** Start PAGE TEXT **
EUFLOW · kilojoules · May 21, 2026
diff --git a/examples/cases/open_source_scada/README.md b/examples/cases/open_source_scada/README.md
@@ -0,0 +1,84 @@
+# open_source_scada — Twin Groves Wind Farm
+
+This example case packages one year (2010-09-01 to 2011-08-31, hourly) of
+per-turbine SCADA power and wind-speed observations from the **Twin
+Groves Wind Farm**, owned and operated by Invenergy in McLean County,
+Illinois, USA. The farm has approximately 200 Vestas V82 1.65 MW
+turbines (82 m rotor, 80 m hub height).
+
+The packaged data is suitable for benchmarking flow models against
+operational observations: it provides a public reference case with a
+known turbine type, a publicly available manufacturer power curve, and
+permissive licensing.
** End PAGE TEXT **
● **WRITTEN TASK A**: Using the wind farm README, say whether each statement agrees with it: (i) the data covers one year at hourly resolution, (ii) the turbines have a 100 m hub height, (iii) the farm is operated by Vestas. Answer yes or no for each and quote the words that decide it.
The entries that come next are unrelated to the wind farm README.
** Start DATA SUPPLIED **
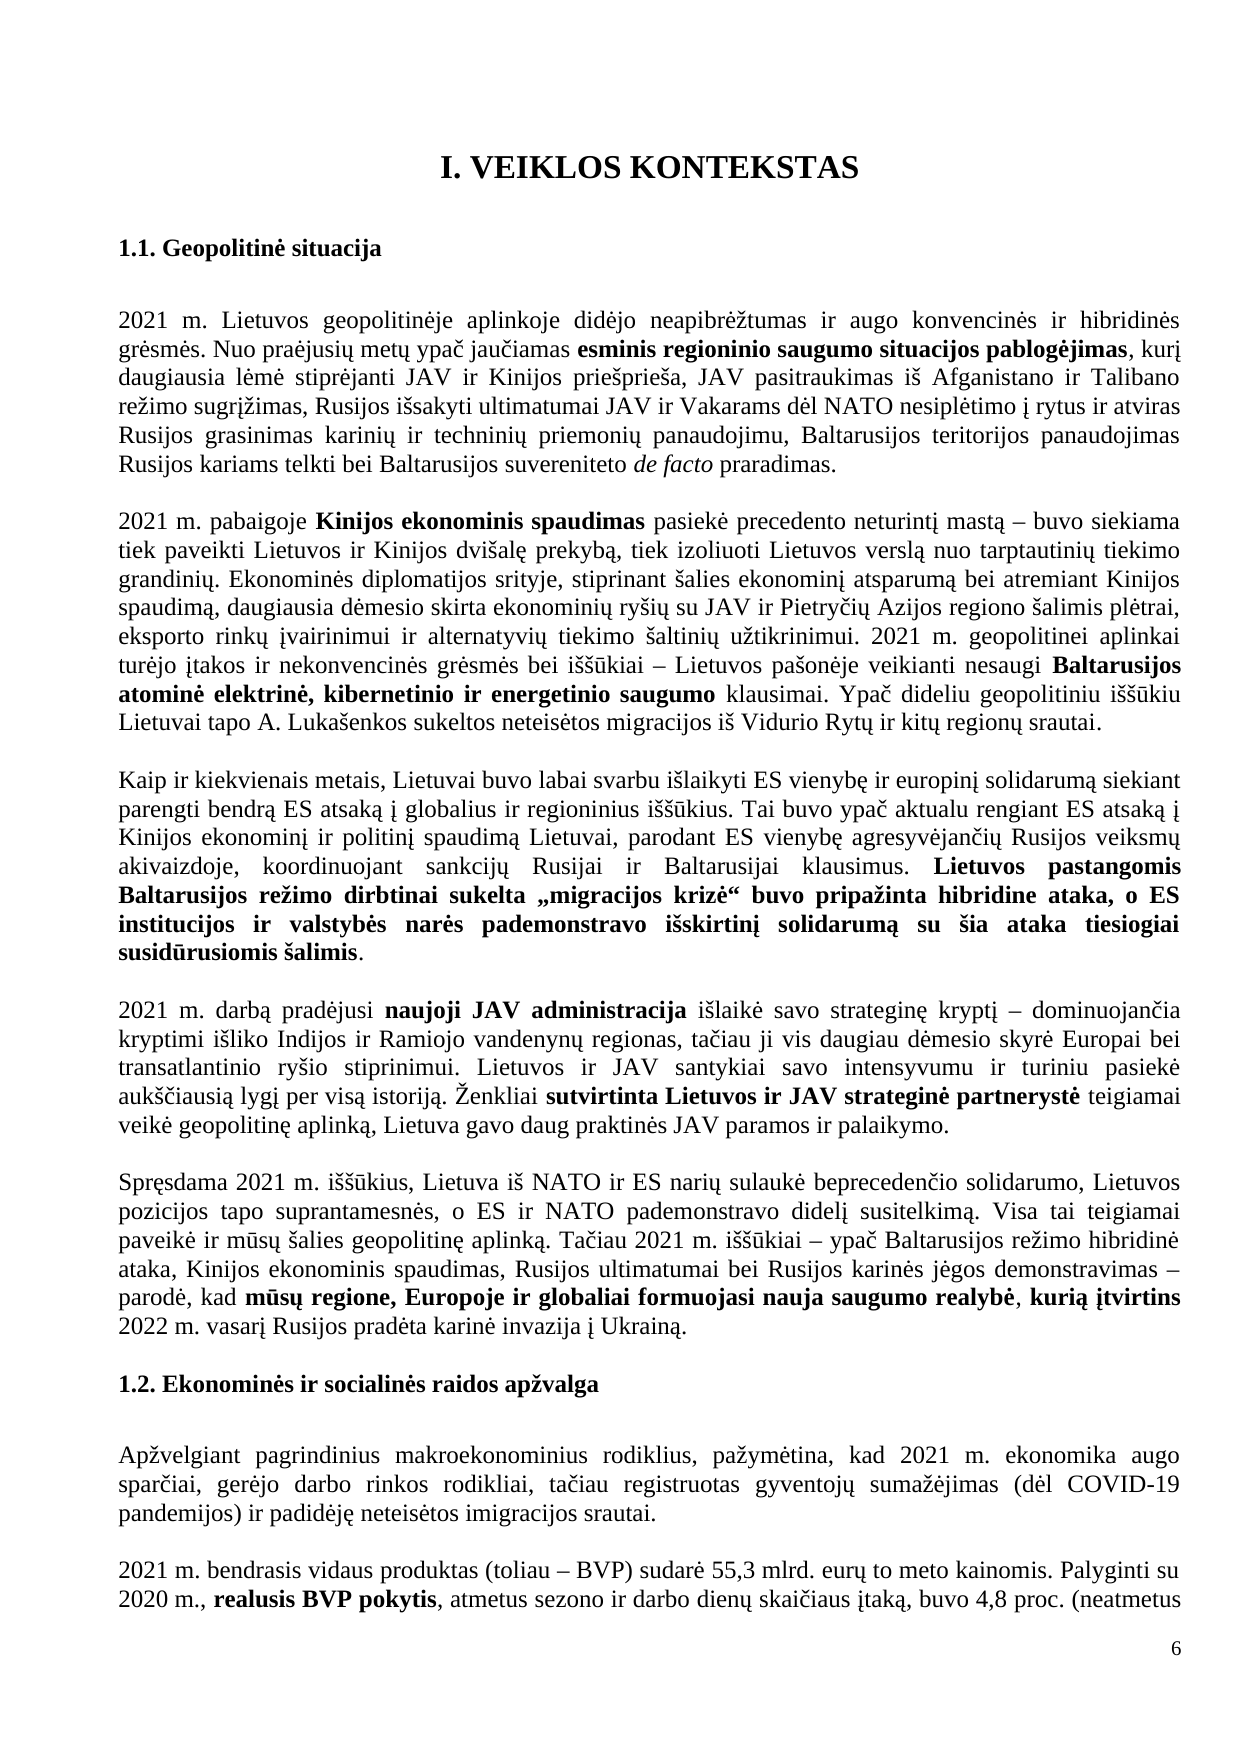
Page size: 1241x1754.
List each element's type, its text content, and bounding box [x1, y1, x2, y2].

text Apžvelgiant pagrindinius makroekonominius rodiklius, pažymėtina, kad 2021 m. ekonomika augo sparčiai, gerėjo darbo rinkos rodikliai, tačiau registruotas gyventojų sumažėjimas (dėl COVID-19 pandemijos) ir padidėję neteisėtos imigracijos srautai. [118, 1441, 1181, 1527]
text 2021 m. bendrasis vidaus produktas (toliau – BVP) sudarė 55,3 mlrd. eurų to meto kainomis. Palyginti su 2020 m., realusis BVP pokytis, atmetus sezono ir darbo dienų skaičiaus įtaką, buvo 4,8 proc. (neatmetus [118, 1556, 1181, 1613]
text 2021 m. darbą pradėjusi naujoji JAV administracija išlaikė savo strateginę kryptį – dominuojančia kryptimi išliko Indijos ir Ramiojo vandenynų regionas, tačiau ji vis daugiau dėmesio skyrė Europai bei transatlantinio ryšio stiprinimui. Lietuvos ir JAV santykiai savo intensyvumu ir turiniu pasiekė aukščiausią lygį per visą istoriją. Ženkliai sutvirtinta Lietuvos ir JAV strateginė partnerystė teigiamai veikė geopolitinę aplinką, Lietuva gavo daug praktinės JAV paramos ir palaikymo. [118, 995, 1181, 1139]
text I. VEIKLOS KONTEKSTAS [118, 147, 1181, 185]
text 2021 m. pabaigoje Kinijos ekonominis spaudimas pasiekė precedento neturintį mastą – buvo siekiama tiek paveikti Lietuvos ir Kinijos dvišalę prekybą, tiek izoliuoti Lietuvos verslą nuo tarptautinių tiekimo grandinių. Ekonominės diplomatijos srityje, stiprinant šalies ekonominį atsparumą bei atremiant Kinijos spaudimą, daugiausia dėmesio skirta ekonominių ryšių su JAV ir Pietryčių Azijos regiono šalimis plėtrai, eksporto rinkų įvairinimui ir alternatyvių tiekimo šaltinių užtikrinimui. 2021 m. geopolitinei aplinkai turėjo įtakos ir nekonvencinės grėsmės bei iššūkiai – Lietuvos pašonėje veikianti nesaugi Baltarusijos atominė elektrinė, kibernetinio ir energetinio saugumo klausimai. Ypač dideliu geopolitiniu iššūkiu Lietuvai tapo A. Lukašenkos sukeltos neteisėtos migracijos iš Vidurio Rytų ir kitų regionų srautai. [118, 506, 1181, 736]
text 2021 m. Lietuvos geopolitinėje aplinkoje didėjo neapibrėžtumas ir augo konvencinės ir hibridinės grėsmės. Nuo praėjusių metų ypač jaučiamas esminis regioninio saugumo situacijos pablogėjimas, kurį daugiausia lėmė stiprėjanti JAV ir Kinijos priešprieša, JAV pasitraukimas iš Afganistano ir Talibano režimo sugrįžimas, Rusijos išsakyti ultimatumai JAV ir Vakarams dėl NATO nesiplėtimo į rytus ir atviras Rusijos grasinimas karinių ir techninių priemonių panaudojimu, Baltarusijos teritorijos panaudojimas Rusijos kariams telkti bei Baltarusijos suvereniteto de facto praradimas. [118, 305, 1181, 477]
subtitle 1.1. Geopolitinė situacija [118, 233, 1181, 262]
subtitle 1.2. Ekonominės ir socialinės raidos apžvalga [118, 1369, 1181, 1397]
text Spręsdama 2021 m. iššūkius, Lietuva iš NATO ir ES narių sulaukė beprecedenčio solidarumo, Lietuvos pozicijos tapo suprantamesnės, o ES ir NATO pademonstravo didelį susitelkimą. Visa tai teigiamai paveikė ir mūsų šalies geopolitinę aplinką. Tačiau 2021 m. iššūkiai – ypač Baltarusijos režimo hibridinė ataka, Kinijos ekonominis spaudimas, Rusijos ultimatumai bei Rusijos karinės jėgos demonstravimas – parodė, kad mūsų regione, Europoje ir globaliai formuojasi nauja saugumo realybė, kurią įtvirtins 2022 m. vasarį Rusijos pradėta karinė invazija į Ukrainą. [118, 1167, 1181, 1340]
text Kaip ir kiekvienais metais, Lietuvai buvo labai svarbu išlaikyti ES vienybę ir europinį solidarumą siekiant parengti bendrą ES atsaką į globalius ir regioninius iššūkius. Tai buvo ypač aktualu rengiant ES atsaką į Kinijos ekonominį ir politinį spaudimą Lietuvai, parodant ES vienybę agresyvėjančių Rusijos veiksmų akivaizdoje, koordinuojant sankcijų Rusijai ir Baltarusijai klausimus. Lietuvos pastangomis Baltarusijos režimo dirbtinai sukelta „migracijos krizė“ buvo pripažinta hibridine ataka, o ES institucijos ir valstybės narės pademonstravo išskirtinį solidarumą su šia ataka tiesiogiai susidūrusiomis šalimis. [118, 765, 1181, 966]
** End DATA SUPPLIED **
** Start DATA SUPPLIED **
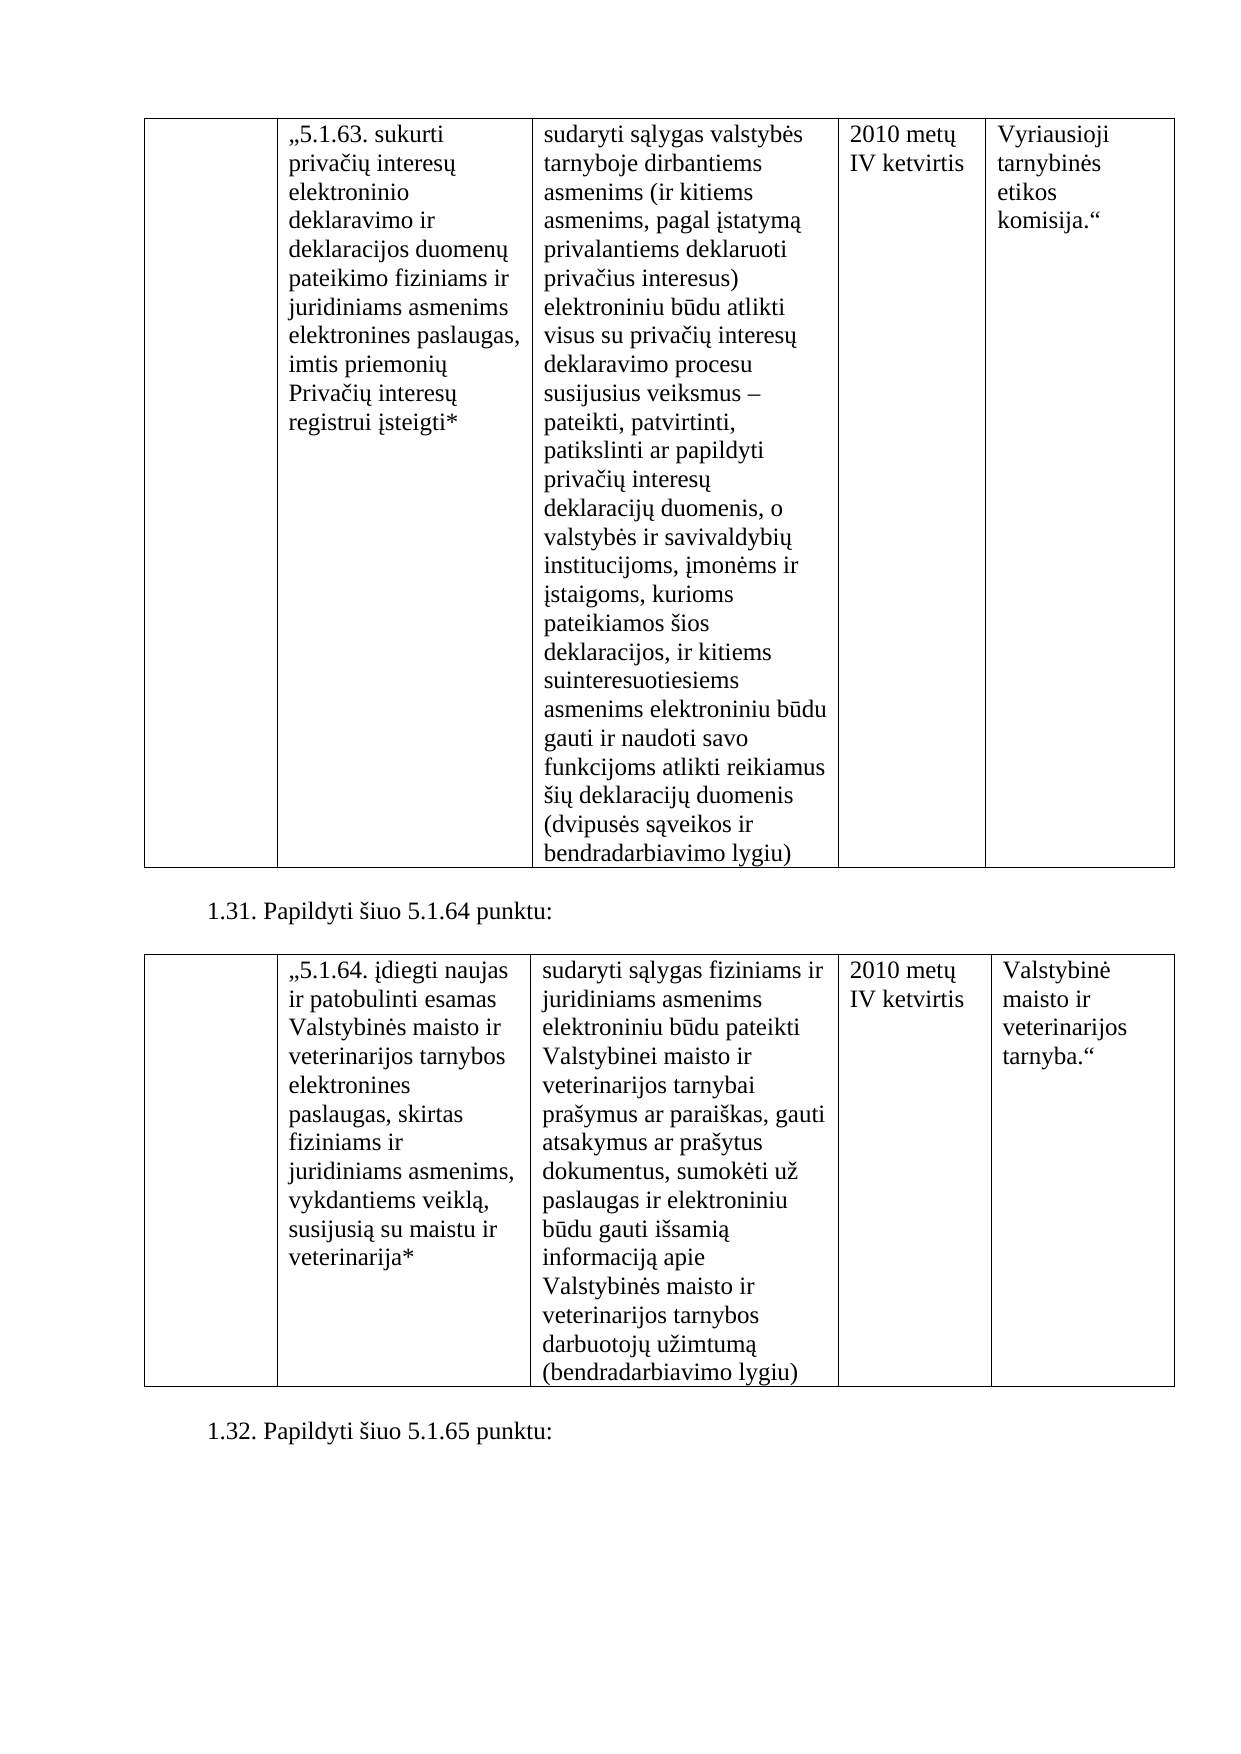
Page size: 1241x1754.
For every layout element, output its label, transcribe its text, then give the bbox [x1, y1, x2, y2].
** End DATA SUPPLIED **
** Start DATA SUPPLIED **
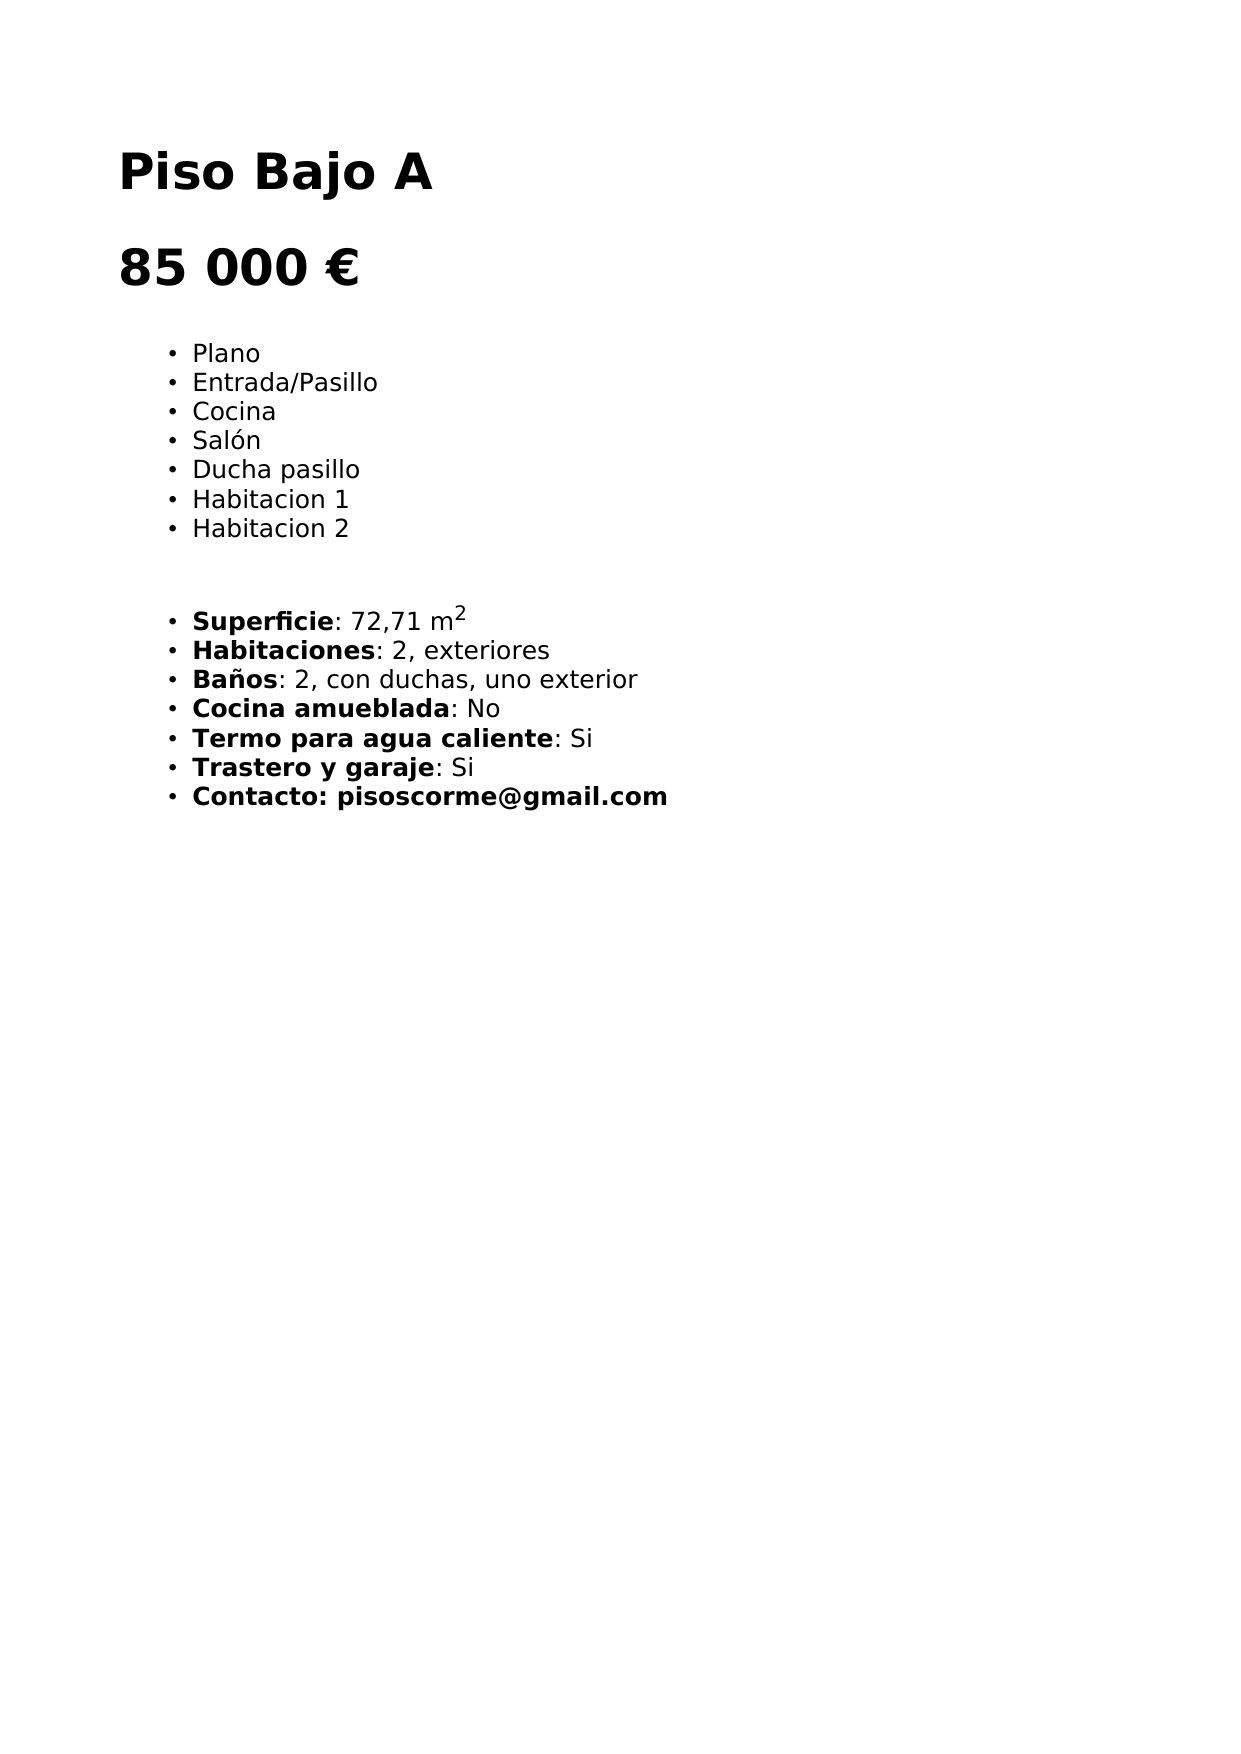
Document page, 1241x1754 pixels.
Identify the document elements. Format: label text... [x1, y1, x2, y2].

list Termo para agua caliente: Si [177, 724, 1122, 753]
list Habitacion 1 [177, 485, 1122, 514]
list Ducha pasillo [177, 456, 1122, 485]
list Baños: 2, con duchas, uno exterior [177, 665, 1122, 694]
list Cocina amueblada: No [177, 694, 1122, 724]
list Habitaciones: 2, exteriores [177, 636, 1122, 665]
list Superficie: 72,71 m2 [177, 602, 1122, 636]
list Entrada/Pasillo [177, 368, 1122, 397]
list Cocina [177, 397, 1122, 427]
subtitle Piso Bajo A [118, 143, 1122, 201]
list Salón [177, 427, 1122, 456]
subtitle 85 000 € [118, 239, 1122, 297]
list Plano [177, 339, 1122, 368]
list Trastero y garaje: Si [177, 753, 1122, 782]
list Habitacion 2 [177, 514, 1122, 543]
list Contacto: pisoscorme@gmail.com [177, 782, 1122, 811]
** End DATA SUPPLIED **
● **WRITTEN TASK B**: Filter the entries down to the lines containing the string "spaudimą" and copy each of those lines. Letter case must match.

● **TASK OUTPUT A**:
(i) Yes: "one year (2010-09-01 to 2011-08-31, hourly)"
(ii) No: "80 m hub height"
(iii) No: "owned and operated by Invenergy"

● **TASK OUTPUT B**:
text 2021 m. pabaigoje Kinijos ekonominis spaudimas pasiekė precedento neturintį mastą – buvo siekiama tiek paveikti Lietuvos ir Kinijos dvišalę prekybą, tiek izoliuoti Lietuvos verslą nuo tarptautinių tiekimo grandinių. Ekonominės diplomatijos srityje, stiprinant šalies ekonominį atsparumą bei atremiant Kinijos spaudimą, daugiausia dėmesio skirta ekonominių ryšių su JAV ir Pietryčių Azijos regiono šalimis plėtrai, eksporto rinkų įvairinimui ir alternatyvių tiekimo šaltinių užtikrinimui. 2021 m. geopolitinei aplinkai turėjo įtakos ir nekonvencinės grėsmės bei iššūkiai – Lietuvos pašonėje veikianti nesaugi Baltarusijos atominė elektrinė, kibernetinio ir energetinio saugumo klausimai. Ypač dideliu geopolitiniu iššūkiu Lietuvai tapo A. Lukašenkos sukeltos neteisėtos migracijos iš Vidurio Rytų ir kitų regionų srautai. [118, 506, 1181, 736]
text Kaip ir kiekvienais metais, Lietuvai buvo labai svarbu išlaikyti ES vienybę ir europinį solidarumą siekiant parengti bendrą ES atsaką į globalius ir regioninius iššūkius. Tai buvo ypač aktualu rengiant ES atsaką į Kinijos ekonominį ir politinį spaudimą Lietuvai, parodant ES vienybę agresyvėjančių Rusijos veiksmų akivaizdoje, koordinuojant sankcijų Rusijai ir Baltarusijai klausimus. Lietuvos pastangomis Baltarusijos režimo dirbtinai sukelta „migracijos krizė“ buvo pripažinta hibridine ataka, o ES institucijos ir valstybės narės pademonstravo išskirtinį solidarumą su šia ataka tiesiogiai susidūrusiomis šalimis. [118, 765, 1181, 966]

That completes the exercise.